Mike Burke, a 6 year resident of the building facing demolition, said, "Our issue is with the government letting a businessman tear down housing for elderly and disabled people and throwing them in the street. The people who live in this building have low incomes and we're being told to move out from the rooms we can afford, which we have lived in for years, into a city that we can't afford. Our rents are going to double while our incomes stay the same!"
Social Housing Alliance organizer Ivan Drury, who supported most remaining tenants to file an eviction dispute with the Residential Tenancy Branch, explained the legal fight against the eviction. "The eviction and planned demolition of 506 West 7th was not only unjust and immoral, throwing a group of mostly senior residents out in the street in the middle of winter, it is illegal," he said. "The premise of the eviction is bad faith because there is no evidence that Robinson actually plans to demolish the building as he claims. Not only has he not received a demolition or development permit from City Hall, he has not even applied for them."
If Robinson does go ahead with the demolition, then the Social Housing Alliance is calling on City Hall to enforce their moratorium on rental housing conversions, which is supposed to protect against exactly these sort of losses of precious rental stock in the midst of a housing crisis. The Alliance's speaker, Herb Varley challenged the Vision dominated city council to save the 18 units of rental housing at 506 West 7th by stopping Robinson's demolition plans.
Varley, a Nisga'a and Nuu-chah-nulth member of the Social Housing Alliance said, "Vision Vancouver's City Hall regularly turns a blind eye to low-income affordable SRO hotels being lost to rent increases by gentrification. Council says there's nothing they can do to stop upscaling because the use of the rooms is not changing and the units are not being destroyed. Well, these apartments are going to be destroyed and the use is going to change from rooms people live in to offices people work in. What are they going to do to save these rooms?"
Pivot Legal Society lawyer DJ Larkin also directed blame at the Province, and particularly the loopholes and false promises of the Residential Tenancy Branch (RTB). “The tenancy system in this province has failed marginalized renters and the result is people being pushed into homelessness," Larkin said. "The Residential Tenancy Branch system is designed to let illegal evictions like these happen. The RTB does nothing to step in to stop illegal mass evictions and has no way of tracking when a landlord repeatedly and seriously breaches tenants’ rights."

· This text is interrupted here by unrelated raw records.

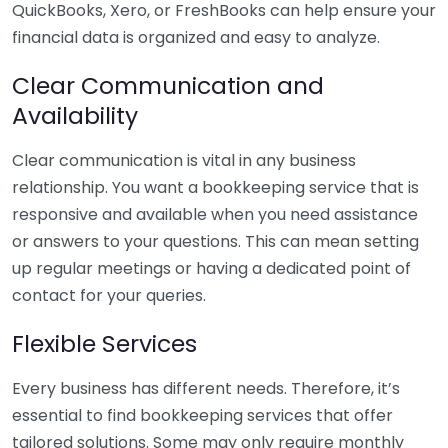
QuickBooks, Xero, or FreshBooks can help ensure your
financial data is organized and easy to analyze.
Clear Communication and
Availability
Clear communication is vital in any business
relationship. You want a bookkeeping service that is
responsive and available when you need assistance
or answers to your questions. This can mean setting
up regular meetings or having a dedicated point of
contact for your queries.
Flexible Services
Every business has different needs. Therefore, it’s
essential to find bookkeeping services that offer
tailored solutions. Some may only require monthly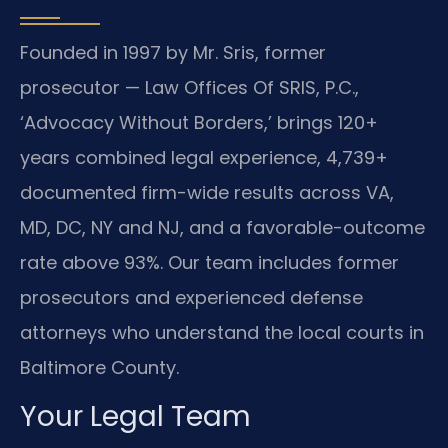
Founded in 1997 by Mr. Sris, former
prosecutor — Law Offices Of SRIS, P.C.,
‘Advocacy Without Borders,’ brings 120+
years combined legal experience, 4,739+
documented firm-wide results across VA,
MD, DC, NY and NJ, and a favorable-outcome
rate above 93%. Our team includes former
prosecutors and experienced defense
attorneys who understand the local courts in
Baltimore County.
Your Legal Team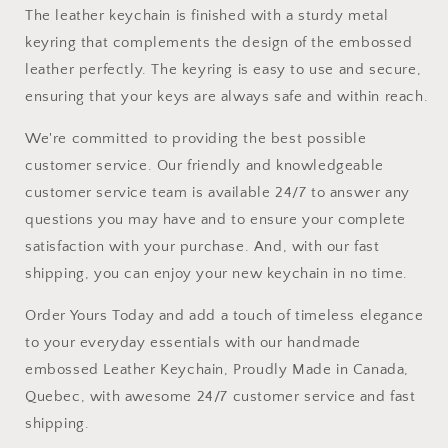
The leather keychain is finished with a sturdy metal
keyring that complements the design of the embossed
leather perfectly. The keyring is easy to use and secure,
ensuring that your keys are always safe and within reach.
We're committed to providing the best possible
customer service. Our friendly and knowledgeable
customer service team is available 24/7 to answer any
questions you may have and to ensure your complete
satisfaction with your purchase. And, with our fast
shipping, you can enjoy your new keychain in no time.
Order Yours Today and add a touch of timeless elegance
to your everyday essentials with our handmade
embossed Leather Keychain, Proudly Made in Canada,
Quebec, with awesome 24/7 customer service and fast
shipping.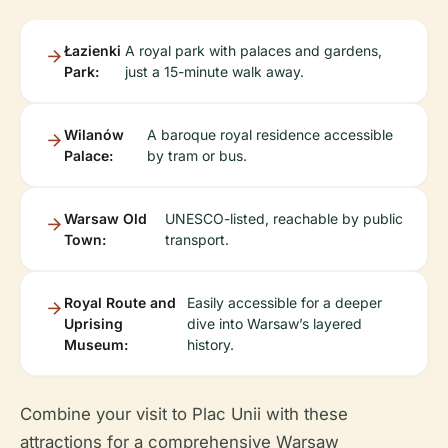
Łazienki
A royal park with palaces and gardens,
Park:
just a 15-minute walk away.
Wilanów
A baroque royal residence accessible
Palace:
by tram or bus.
Warsaw Old
UNESCO-listed, reachable by public
Town:
transport.
Royal Route and
Easily accessible for a deeper
Uprising
dive into Warsaw’s layered
Museum:
history.
Combine your visit to Plac Unii with these
attractions for a comprehensive Warsaw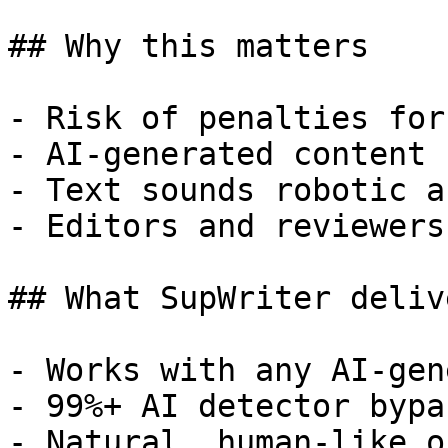
## Why this matters

- Risk of penalties for
- AI-generated content 
- Text sounds robotic a
- Editors and reviewers
## What SupWriter delive
- Works with any AI-gen
- 99%+ AI detector bypa
- Natural, human-like o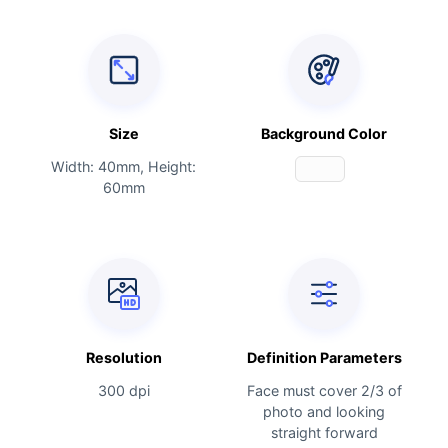
Size
Background Color
Width: 40mm, Height:
60mm
Resolution
Definition Parameters
300 dpi
Face must cover 2/3 of
photo and looking
straight forward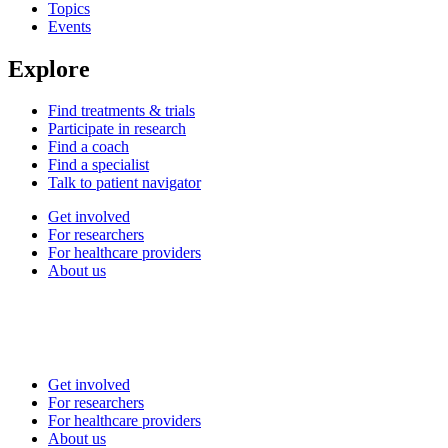
Topics
Events
Explore
Find treatments & trials
Participate in research
Find a coach
Find a specialist
Talk to patient navigator
Get involved
For researchers
For healthcare providers
About us
Get involved
For researchers
For healthcare providers
About us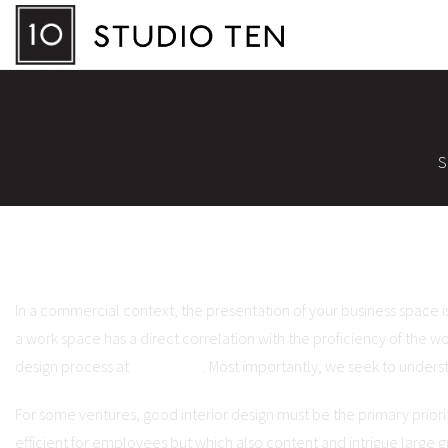
S
In a commercial context, the presentation of your business space i
a work space has a direct correlation with the proficiency of the wo
design process at
Studio Ten
. Most importantly, we seek to underst
For some ventures, good interior design must be the primary priority
efficient for employees but which also content and intrigue large gr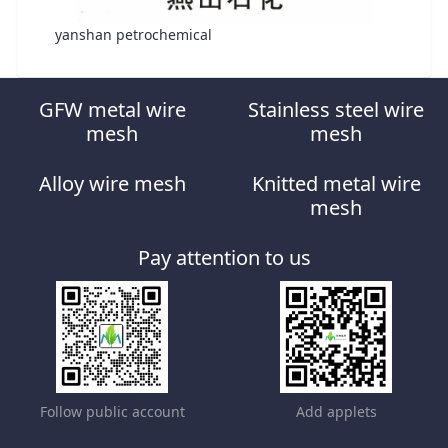
yanshan petrochemical
GFW metal wire
Stainless steel wire
mesh
mesh
Alloy wire mesh
Knitted metal wire
mesh
Pay attention to us
Follow public account
Add applets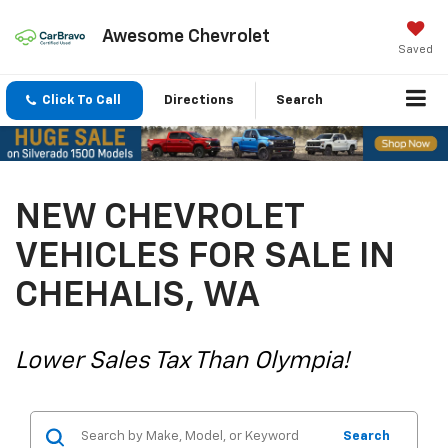
Awesome Chevrolet
Saved
Click To Call
Directions
Search
NEW CHEVROLET
VEHICLES FOR SALE IN
CHEHALIS, WA
Lower Sales Tax Than Olympia!
Search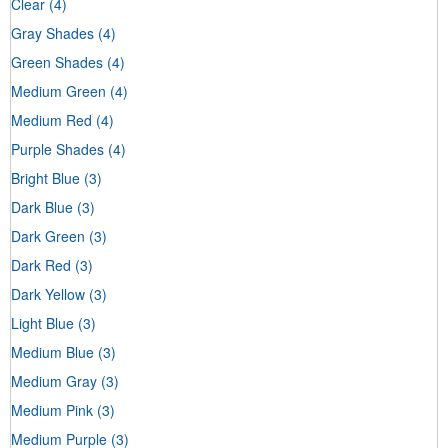
Clear
(4)
Gray Shades
(4)
Green Shades
(4)
Medium Green
(4)
Medium Red
(4)
Purple Shades
(4)
Bright Blue
(3)
Dark Blue
(3)
Dark Green
(3)
Dark Red
(3)
Dark Yellow
(3)
Light Blue
(3)
Medium Blue
(3)
Medium Gray
(3)
Medium Pink
(3)
Medium Purple
(3)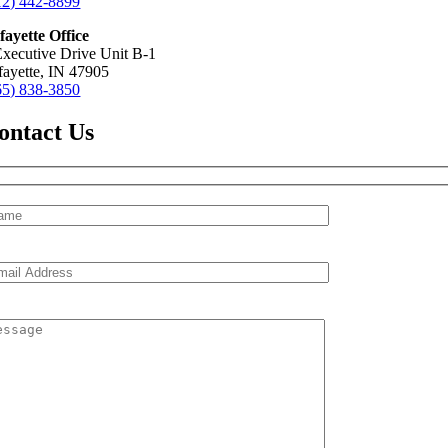
12) 442-8899
fayette Office
Executive Drive Unit B-1
fayette, IN 47905
65) 838-3850
ontact Us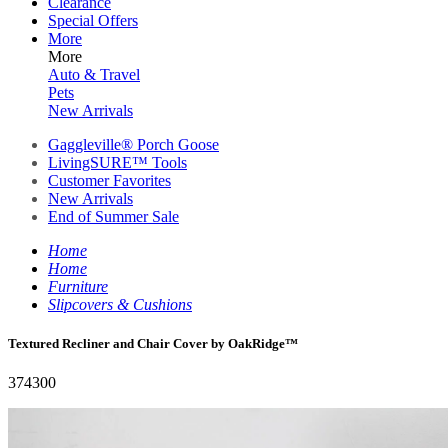
Clearance
Special Offers
More
More
Auto & Travel
Pets
New Arrivals
Gaggleville® Porch Goose
LivingSURE™ Tools
Customer Favorites
New Arrivals
End of Summer Sale
Home
Home
Furniture
Slipcovers & Cushions
Textured Recliner and Chair Cover by OakRidge™
374300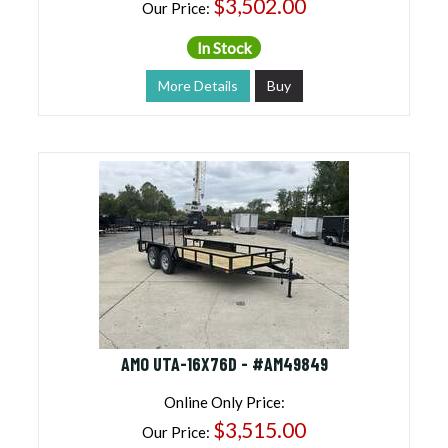
$3,502.00
Our Price:
In Stock
More Details
Buy
AMO UTA-16X76D - #AM49849
Online Only Price:
$3,515.00
Our Price: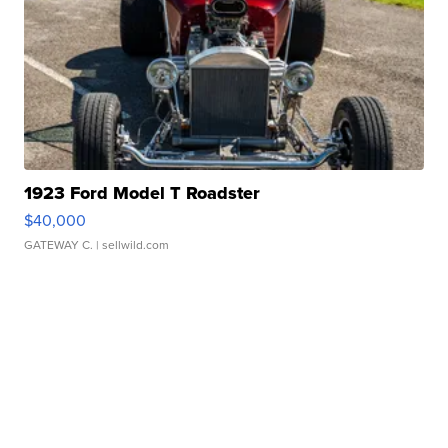
1923 Ford Model T Roadster
$40,000
GATEWAY C.
| sellwild.com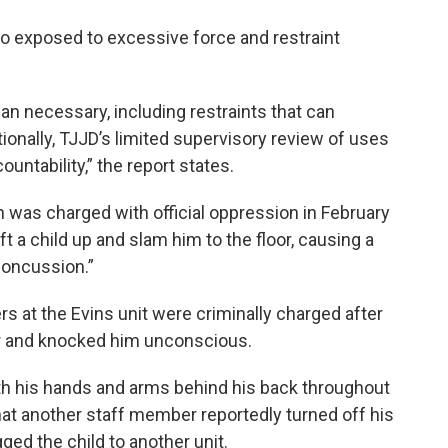
lso exposed to excessive force and restraint
an necessary, including restraints that can
ditionally, TJJD’s limited supervisory review of uses
untability,” the report states.
was charged with official oppression in February
t a child up and slam him to the floor, causing a
concussion.”
 at the Evins unit were criminally charged after
lar and knocked him unconscious.
th his hands and arms behind his back throughout
 that another staff member reportedly turned off his
ged the child to another unit.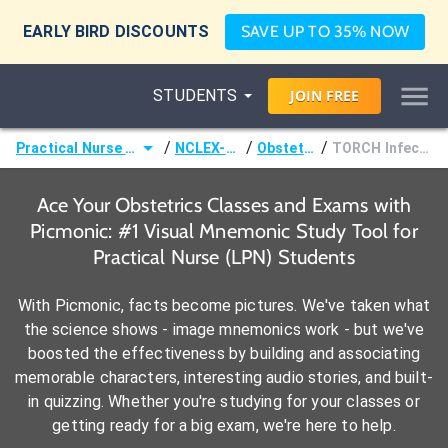
EARLY BIRD DISCOUNTS
SAVE UP TO 35% NOW
STUDENTS
JOIN
FREE
/
/
/
Practical Nurse (LPN)
NCLEX-PN®
Obstetrics
TORCH Infections
Ace Your Obstetrics Classes and Exams with
Picmonic: #1 Visual Mnemonic Study Tool for
Practical Nurse (LPN) Students
With Picmonic, facts become pictures. We've taken what
the science shows - image mnemonics work - but we've
boosted the effectiveness by building and associating
memorable characters, interesting audio stories, and built-
in quizzing. Whether you're studying for your classes or
getting ready for a big exam, we're here to help.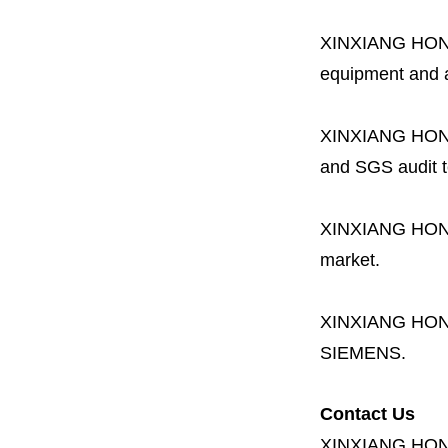
XINXIANG HO
equipment and a 
XINXIANG HO
and SGS audit t
XINXIANG HO
market.
XINXIANG HO
SIEMENS.
Contact Us
XINXIANG HO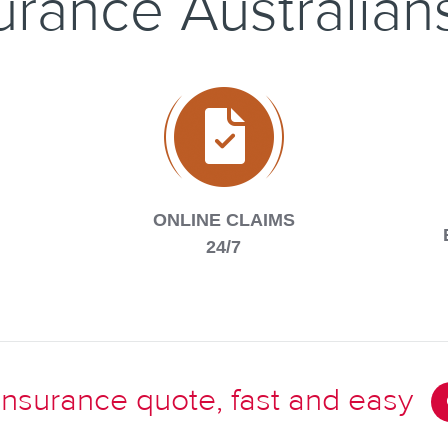
surance Australian
ONLINE CLAIMS
24/7
 insurance quote, fast and easy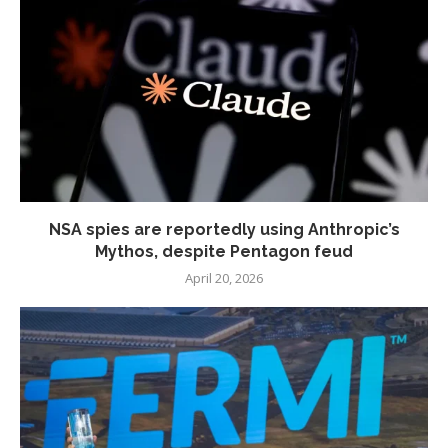
NSA spies are reportedly using Anthropic’s
Mythos, despite Pentagon feud
April 20, 2026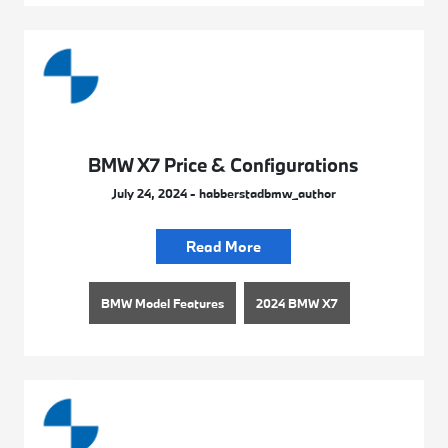
BMW X7 Price & Configurations
July 24, 2024 - habberstadbmw_author
Read More
BMW Model Features
2024 BMW X7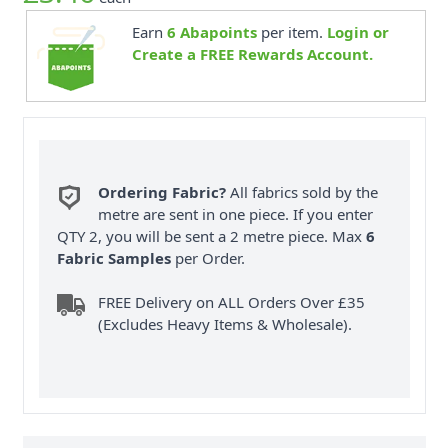
Earn
6
Abapoints
per item.
Login or
Create a FREE Rewards Account.
Ordering Fabric?
All fabrics sold by the
metre are sent in one piece. If you enter
QTY 2, you will be sent a 2 metre piece. Max
6
Fabric Samples
per Order.
FREE Delivery on ALL Orders Over £35
(Excludes Heavy Items & Wholesale).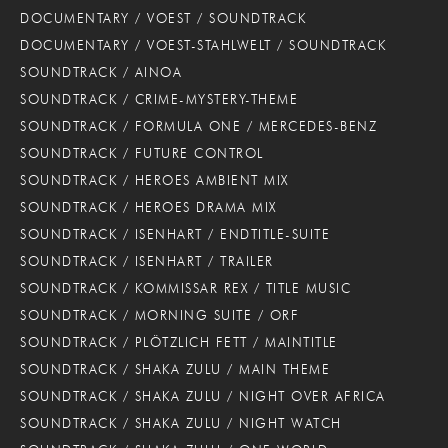
DOCUMENTARY / VOEST / SOUNDTRACK
DOCUMENTARY / VOEST-STAHLWELT / SOUNDTRACK
SOUNDTRACK / AINOA
SOUNDTRACK / CRIME-MYSTERY-THEME
SOUNDTRACK / FORMULA ONE / MERCEDES-BENZ
SOUNDTRACK / FUTURE CONTROL
SOUNDTRACK / HEROES AMBIENT MIX
SOUNDTRACK / HEROES DRAMA MIX
SOUNDTRACK / ISENHART / ENDTITLE-SUITE
SOUNDTRACK / ISENHART / TRAILER
SOUNDTRACK / KOMMISSAR REX / TITLE MUSIC
SOUNDTRACK / MORNING SUITE / ORF
SOUNDTRACK / PLÖTZLICH FETT / MAINTITLE
SOUNDTRACK / SHAKA ZULU / MAIN THEME
SOUNDTRACK / SHAKA ZULU / NIGHT OVER AFRICA
SOUNDTRACK / SHAKA ZULU / NIGHT WATCH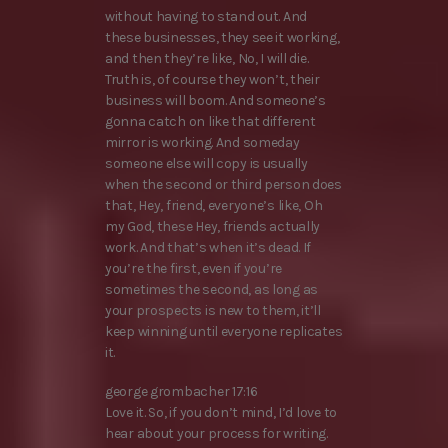
without having to stand out. And
these businesses, they see it working,
and then they’re like, No, I will die.
Truth is, of course they won’t, their
business will boom. And someone’s
gonna catch on like that different
mirror is working. And someday
someone else will copy is usually
when the second or third person does
that, Hey, friend, everyone’s like, Oh
my God, these Hey, friends actually
work. And that’s when it’s dead. If
you’re the first, even if you’re
sometimes the second, as long as
your prospects is new to them, it’ll
keep winning until everyone replicates
it.
george grombacher 17:16
Love it. So, if you don’t mind, I’d love to
hear about your process for writing.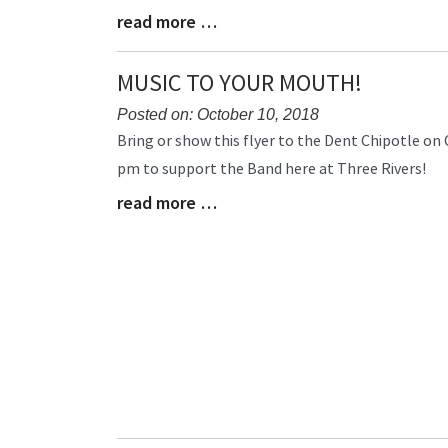
read more …
Blog
Entry
Synopsis
MUSIC TO YOUR MOUTH!
End
Posted on: October 10, 2018
Blog
Bring or show this flyer to the Dent Chipotle on 
Entry
pm to support the Band here at Three Rivers!
Synopsis
read more …
Begin
Blog
Entry
Synopsis
End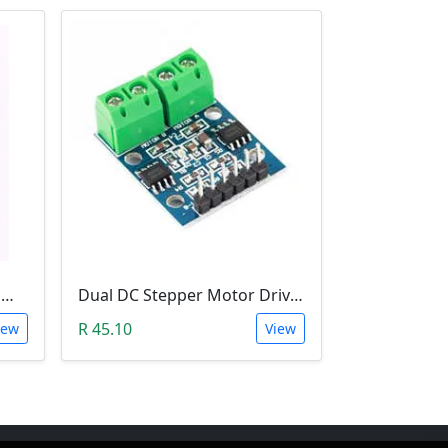
Small Vibration Motor (5mm Diameter, 2V-5V)
Dual DC Stepper Motor Driver Controller (H-bridge L9110S)
R 45.10
iew
View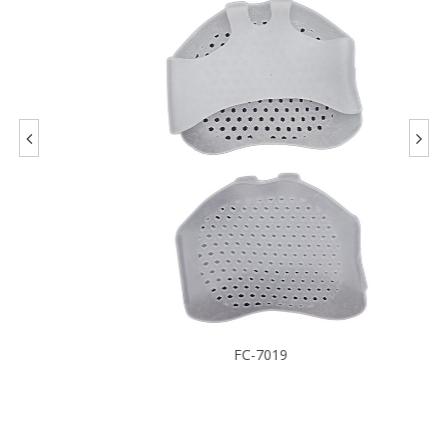
FC-7019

Residents and advocates gathered outside 506 West 7th closed the news conference reiterating the calls for the city to stop the demolition of this and all low-income rental housing in Vancouver, for the province to revolutionize the Residential Tenancy Branch system to defend tenants most vulnerable to eviction, and for all three levels of government to build the social housing needed to end homelessness and precarious housing.